Collection entries:

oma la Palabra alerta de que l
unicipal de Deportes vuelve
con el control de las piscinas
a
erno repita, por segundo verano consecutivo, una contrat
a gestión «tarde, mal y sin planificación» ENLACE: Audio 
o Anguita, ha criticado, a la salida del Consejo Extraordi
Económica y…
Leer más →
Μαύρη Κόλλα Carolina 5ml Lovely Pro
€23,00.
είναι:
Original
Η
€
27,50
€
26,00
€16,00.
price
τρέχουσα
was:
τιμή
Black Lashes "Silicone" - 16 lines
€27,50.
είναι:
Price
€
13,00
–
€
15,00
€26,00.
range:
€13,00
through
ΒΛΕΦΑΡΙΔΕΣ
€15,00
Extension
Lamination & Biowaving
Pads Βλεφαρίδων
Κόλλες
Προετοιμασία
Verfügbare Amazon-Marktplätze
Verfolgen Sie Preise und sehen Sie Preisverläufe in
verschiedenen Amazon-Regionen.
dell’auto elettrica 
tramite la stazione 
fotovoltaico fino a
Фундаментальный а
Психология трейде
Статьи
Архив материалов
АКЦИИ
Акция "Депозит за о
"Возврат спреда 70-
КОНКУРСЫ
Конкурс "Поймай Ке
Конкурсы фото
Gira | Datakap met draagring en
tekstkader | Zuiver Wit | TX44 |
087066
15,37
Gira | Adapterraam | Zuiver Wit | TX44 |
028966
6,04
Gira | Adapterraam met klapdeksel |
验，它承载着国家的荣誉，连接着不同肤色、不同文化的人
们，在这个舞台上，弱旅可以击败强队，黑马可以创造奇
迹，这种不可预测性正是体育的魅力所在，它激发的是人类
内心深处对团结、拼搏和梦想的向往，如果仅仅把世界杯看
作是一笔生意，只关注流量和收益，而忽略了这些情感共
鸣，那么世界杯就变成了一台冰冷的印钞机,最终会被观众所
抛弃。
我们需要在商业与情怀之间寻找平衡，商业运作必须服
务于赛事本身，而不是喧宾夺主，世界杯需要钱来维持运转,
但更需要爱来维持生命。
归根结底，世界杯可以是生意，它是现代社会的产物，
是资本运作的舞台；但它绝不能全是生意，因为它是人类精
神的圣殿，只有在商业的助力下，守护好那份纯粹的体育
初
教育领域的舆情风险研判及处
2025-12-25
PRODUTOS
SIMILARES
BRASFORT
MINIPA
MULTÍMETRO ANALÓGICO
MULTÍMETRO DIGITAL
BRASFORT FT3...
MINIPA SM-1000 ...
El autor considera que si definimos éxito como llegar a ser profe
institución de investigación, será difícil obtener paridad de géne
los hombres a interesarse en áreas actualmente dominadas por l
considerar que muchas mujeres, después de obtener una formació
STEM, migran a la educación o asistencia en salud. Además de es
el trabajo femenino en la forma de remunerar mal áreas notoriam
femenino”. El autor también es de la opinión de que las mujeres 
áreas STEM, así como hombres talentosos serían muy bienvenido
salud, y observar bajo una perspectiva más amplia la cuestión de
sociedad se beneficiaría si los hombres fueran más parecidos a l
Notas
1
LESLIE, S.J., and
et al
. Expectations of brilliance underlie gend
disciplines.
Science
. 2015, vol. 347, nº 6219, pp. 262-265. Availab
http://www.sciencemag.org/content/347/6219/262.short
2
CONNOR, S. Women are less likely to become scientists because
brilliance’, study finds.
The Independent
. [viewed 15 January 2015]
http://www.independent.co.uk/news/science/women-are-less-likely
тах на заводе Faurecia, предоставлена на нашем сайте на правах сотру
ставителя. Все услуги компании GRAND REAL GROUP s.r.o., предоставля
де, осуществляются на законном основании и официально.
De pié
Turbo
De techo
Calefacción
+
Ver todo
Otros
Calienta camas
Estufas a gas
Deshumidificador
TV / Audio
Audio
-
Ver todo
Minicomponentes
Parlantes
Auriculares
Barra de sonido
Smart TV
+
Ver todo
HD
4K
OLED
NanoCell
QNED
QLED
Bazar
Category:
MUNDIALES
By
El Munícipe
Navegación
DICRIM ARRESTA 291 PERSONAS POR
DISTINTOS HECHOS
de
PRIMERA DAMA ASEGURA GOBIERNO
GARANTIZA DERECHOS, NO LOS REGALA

§ **Prompt**: Reproduce every line of the listing above word for word, keeping the original order and changing nothing.

§ **Output**:
oma la Palabra alerta de que l
unicipal de Deportes vuelve
con el control de las piscinas
a
erno repita, por segundo verano consecutivo, una contrat
a gestión «tarde, mal y sin planificación» ENLACE: Audio 
o Anguita, ha criticado, a la salida del Consejo Extraordi
Económica y…
Leer más →
Μαύρη Κόλλα Carolina 5ml Lovely Pro
€23,00.
είναι:
Original
Η
€
27,50
€
26,00
€16,00.
price
τρέχουσα
was:
τιμή
Black Lashes "Silicone" - 16 lines
€27,50.
είναι:
Price
€
13,00
–
€
15,00
€26,00.
range:
€13,00
through
ΒΛΕΦΑΡΙΔΕΣ
€15,00
Extension
Lamination & Biowaving
Pads Βλεφαρίδων
Κόλλες
Προετοιμασία
Verfügbare Amazon-Marktplätze
Verfolgen Sie Preise und sehen Sie Preisverläufe in
verschiedenen Amazon-Regionen.
dell’auto elettrica 
tramite la stazione 
fotovoltaico fino a
Фундаментальный а
Психология трейде
Статьи
Архив материалов
АКЦИИ
Акция "Депозит за о
"Возврат спреда 70-
КОНКУРСЫ
Конкурс "Поймай Ке
Конкурсы фото
Gira | Datakap met draagring en
tekstkader | Zuiver Wit | TX44 |
087066
15,37
Gira | Adapterraam | Zuiver Wit | TX44 |
028966
6,04
Gira | Adapterraam met klapdeksel |
验，它承载着国家的荣誉，连接着不同肤色、不同文化的人
们，在这个舞台上，弱旅可以击败强队，黑马可以创造奇
迹，这种不可预测性正是体育的魅力所在，它激发的是人类
内心深处对团结、拼搏和梦想的向往，如果仅仅把世界杯看
作是一笔生意，只关注流量和收益，而忽略了这些情感共
鸣，那么世界杯就变成了一台冰冷的印钞机,最终会被观众所
抛弃。
我们需要在商业与情怀之间寻找平衡，商业运作必须服
务于赛事本身，而不是喧宾夺主，世界杯需要钱来维持运转,
但更需要爱来维持生命。
归根结底，世界杯可以是生意，它是现代社会的产物，
是资本运作的舞台；但它绝不能全是生意，因为它是人类精
神的圣殿，只有在商业的助力下，守护好那份纯粹的体育
初
教育领域的舆情风险研判及处
2025-12-25
PRODUTOS
SIMILARES
BRASFORT
MINIPA
MULTÍMETRO ANALÓGICO
MULTÍMETRO DIGITAL
BRASFORT FT3...
MINIPA SM-1000 ...
El autor considera que si definimos éxito como llegar a ser profe
institución de investigación, será difícil obtener paridad de géne
los hombres a interesarse en áreas actualmente dominadas por l
considerar que muchas mujeres, después de obtener una formació
STEM, migran a la educación o asistencia en salud. Además de es
el trabajo femenino en la forma de remunerar mal áreas notoriam
femenino”. El autor también es de la opinión de que las mujeres 
áreas STEM, así como hombres talentosos serían muy bienvenido
salud, y observar bajo una perspectiva más amplia la cuestión de
sociedad se beneficiaría si los hombres fueran más parecidos a l
Notas
1
LESLIE, S.J., and
et al
. Expectations of brilliance underlie gend
disciplines.
Science
. 2015, vol. 347, nº 6219, pp. 262-265. Availab
http://www.sciencemag.org/content/347/6219/262.short
2
CONNOR, S. Women are less likely to become scientists because
brilliance’, study finds.
The Independent
. [viewed 15 January 2015]
http://www.independent.co.uk/news/science/women-are-less-likely
тах на заводе Faurecia, предоставлена на нашем сайте на правах сотру
ставителя. Все услуги компании GRAND REAL GROUP s.r.o., предоставля
де, осуществляются на законном основании и официально.
De pié
Turbo
De techo
Calefacción
+
Ver todo
Otros
Calienta camas
Estufas a gas
Deshumidificador
TV / Audio
Audio
-
Ver todo
Minicomponentes
Parlantes
Auriculares
Barra de sonido
Smart TV
+
Ver todo
HD
4K
OLED
NanoCell
QNED
QLED
Bazar
Category:
MUNDIALES
By
El Munícipe
Navegación
DICRIM ARRESTA 291 PERSONAS POR
DISTINTOS HECHOS
de
PRIMERA DAMA ASEGURA GOBIERNO
GARANTIZA DERECHOS, NO LOS REGALA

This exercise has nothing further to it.